# DATA LINES

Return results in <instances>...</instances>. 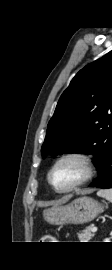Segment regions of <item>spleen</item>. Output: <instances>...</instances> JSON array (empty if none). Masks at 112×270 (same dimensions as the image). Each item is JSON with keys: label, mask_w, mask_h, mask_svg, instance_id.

---

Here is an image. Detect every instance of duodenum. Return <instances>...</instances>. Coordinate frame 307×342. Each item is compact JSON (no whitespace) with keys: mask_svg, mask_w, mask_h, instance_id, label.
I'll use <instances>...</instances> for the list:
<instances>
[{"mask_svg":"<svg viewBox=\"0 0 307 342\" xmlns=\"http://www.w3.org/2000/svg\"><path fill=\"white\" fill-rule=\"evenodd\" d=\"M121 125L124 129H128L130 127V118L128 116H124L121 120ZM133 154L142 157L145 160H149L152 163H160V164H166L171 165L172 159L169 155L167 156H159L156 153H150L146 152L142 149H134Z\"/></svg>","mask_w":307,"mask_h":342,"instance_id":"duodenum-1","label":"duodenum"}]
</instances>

# TASK DIRECTIONS
Retype the lines from the one containing "Here is an image." through the one containing "I'll use <instances>...</instances>", including both of those lines.

# PROBLEM SOLUTION
Here is an image. Detect every instance of duodenum. Return <instances>...</instances>. Coordinate frame 307×342. Each item is compact JSON (no whitespace) with keys: mask_svg, mask_w, mask_h, instance_id, label.
I'll use <instances>...</instances> for the list:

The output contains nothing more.